Based on these very complex problems and the amount of work needed to transition from current systems to a new system we would estimate a timeline of around 2 years for development and implementation.

Data and metadata Characteristics

The greatest proportion of the data is in the form of standard NGS formats such as fastq and bam files. CRG and CNAG are increasingly dealing with large amounts of fast5 files generated by nanopore sequencing. There is also a large amount of imaging data in the form of tif, jpg, nd2 and raw files.

In total the institute has over 1.5 billion files ranging in size from tens of kilobytes up to a few hundred gigabytes. Large amounts of small files provide difficult technical challenges.

CRG and CNAG are currently growing at a rate of around 2 petabytes a year but this is likely to increase substantially over the coming years. There are various LIMS systems and database systems in  use for storing metadata associated with the data generation pipelines.

Cost requirements

CRG and CNAG have carried out detailed analysis of the cost for storage which has been audited so that we can accurately do both internal and external billing for cost-recovery.
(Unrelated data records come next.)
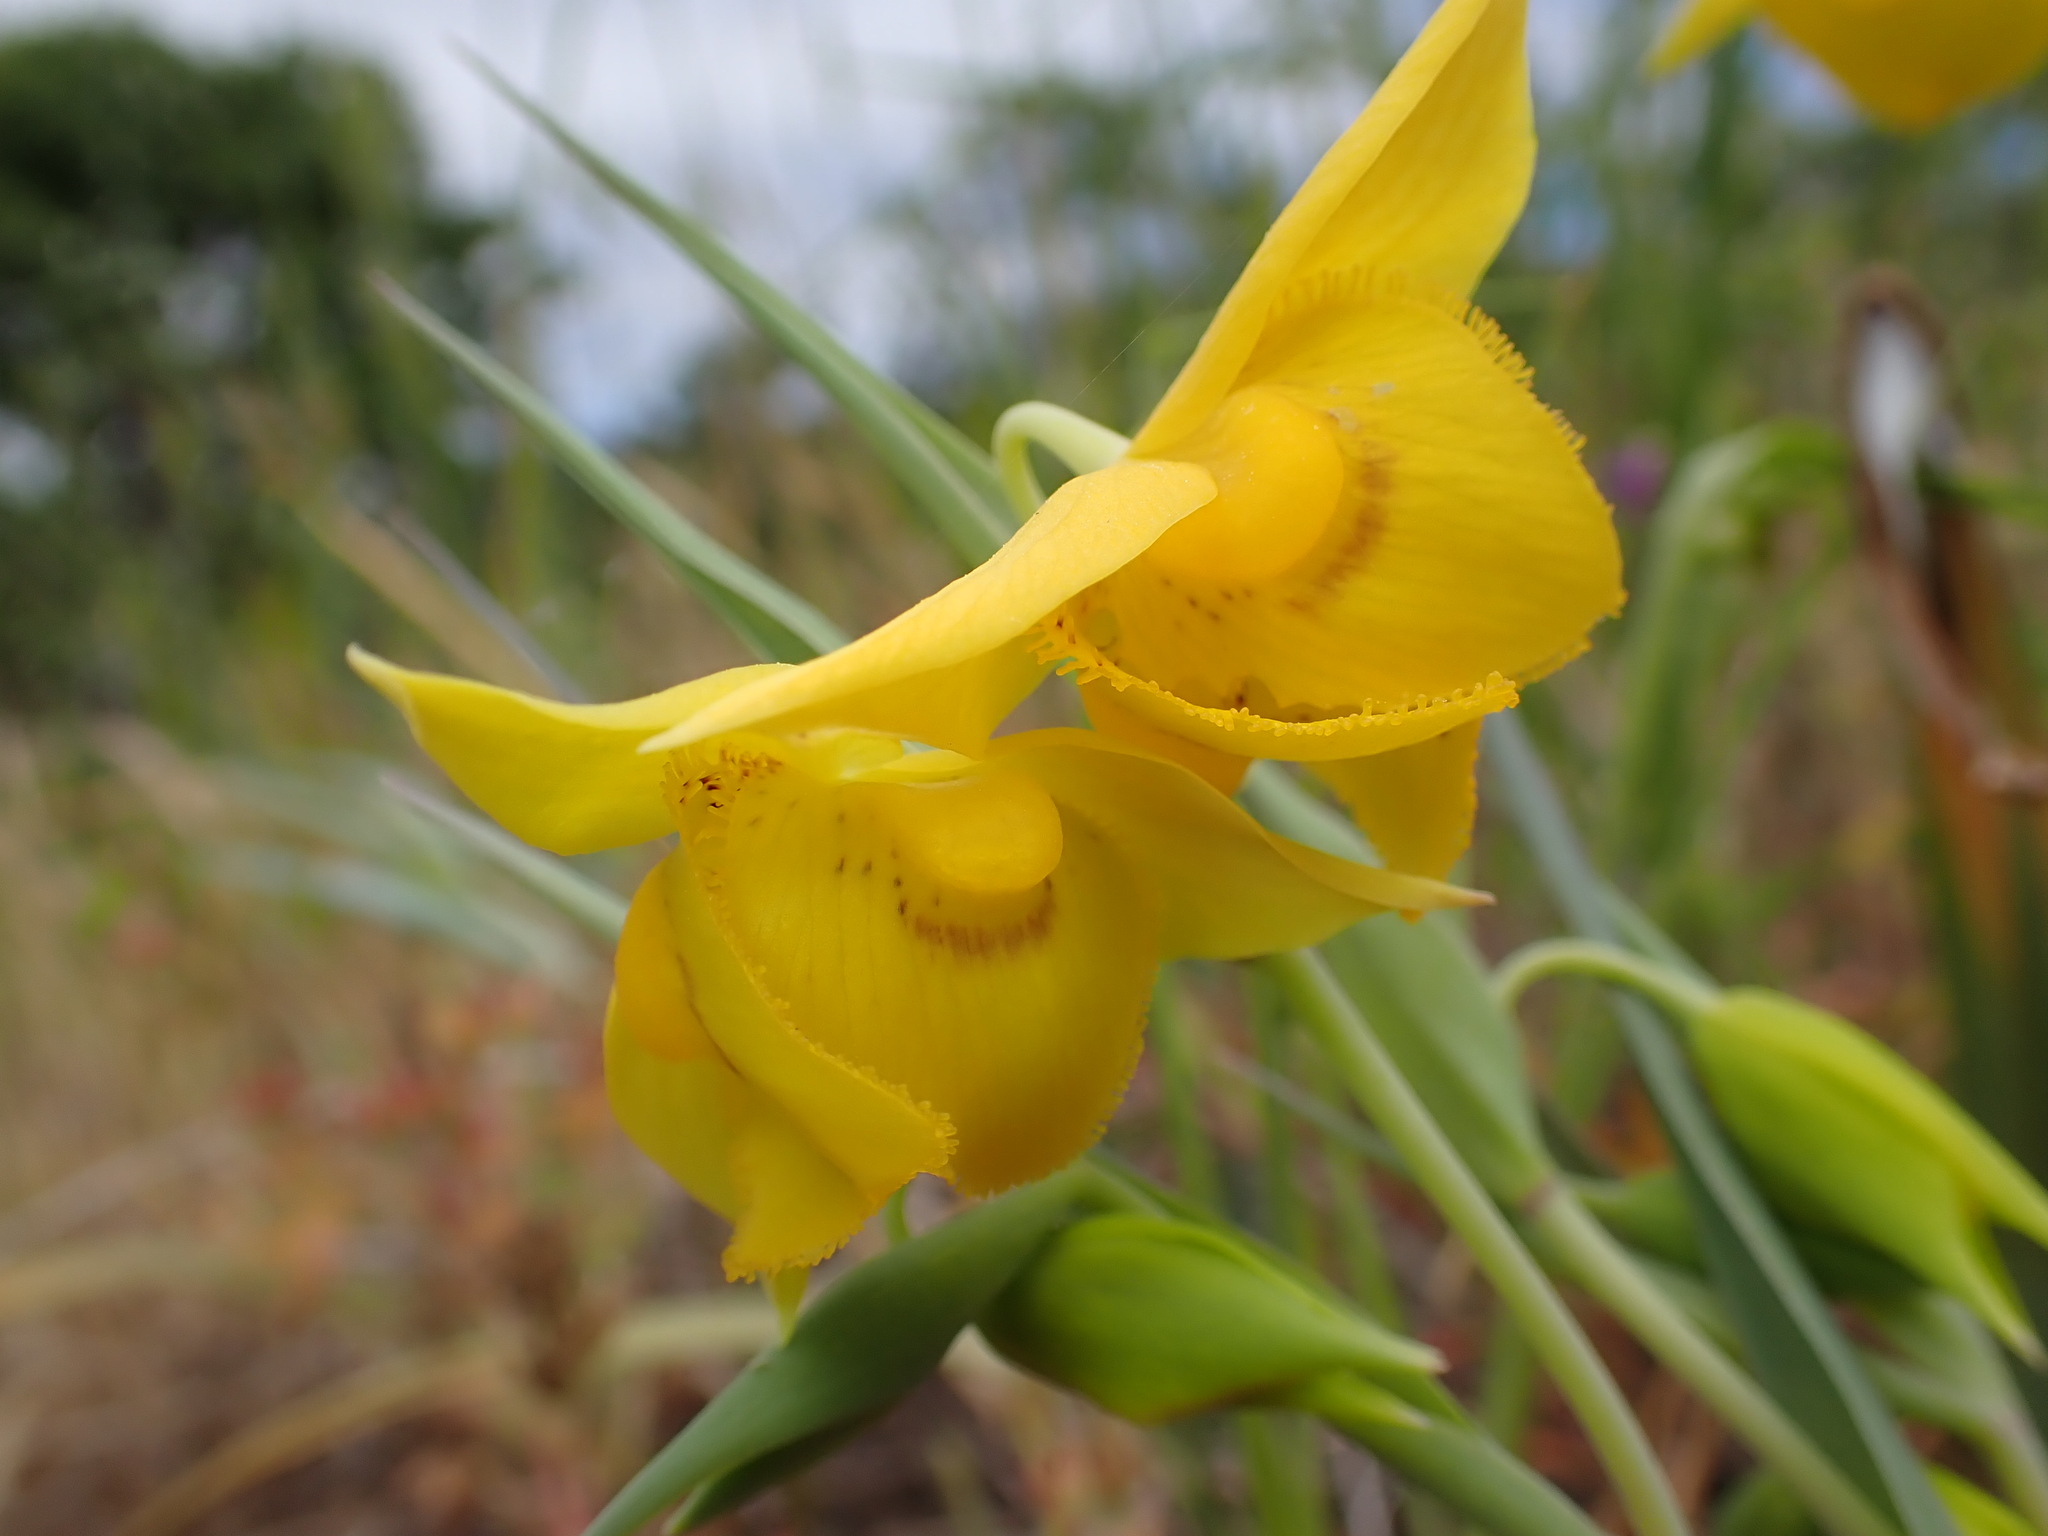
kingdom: Plantae
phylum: Tracheophyta
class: Liliopsida
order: Liliales
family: Liliaceae
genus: Calochortus
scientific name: Calochortus amabilis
Since the institute currently hosts our own data, it does not incur any transfer costs or api costs.

Benefits and expected impact

The main tangible benefits would be

  • Consolidation and rationalisation of storage systems
  • Reduction in costs of storage on a euro-per-terabyte-per-month basis
  • Integration of data and metadata according to FAIR principles
  • Providing a means of secure and performant access to external stakeholders

In terms of intangible benefits to CRG and CNAG's researchers and wider community, the institute would expect the storage to become less of a worry allowing them to concentrate on the science instead of having to deal with the problems of ‘storage juggling’. Having greater visibility of what is stored would also allow more collaboration and possibly create new links between groups that would not have been possible previously. Finally having access to a secure and regulatory compliant storage solution would allow the institute to increase the cooperation it has with local hospitals and to be able to take on more clinically significant projects.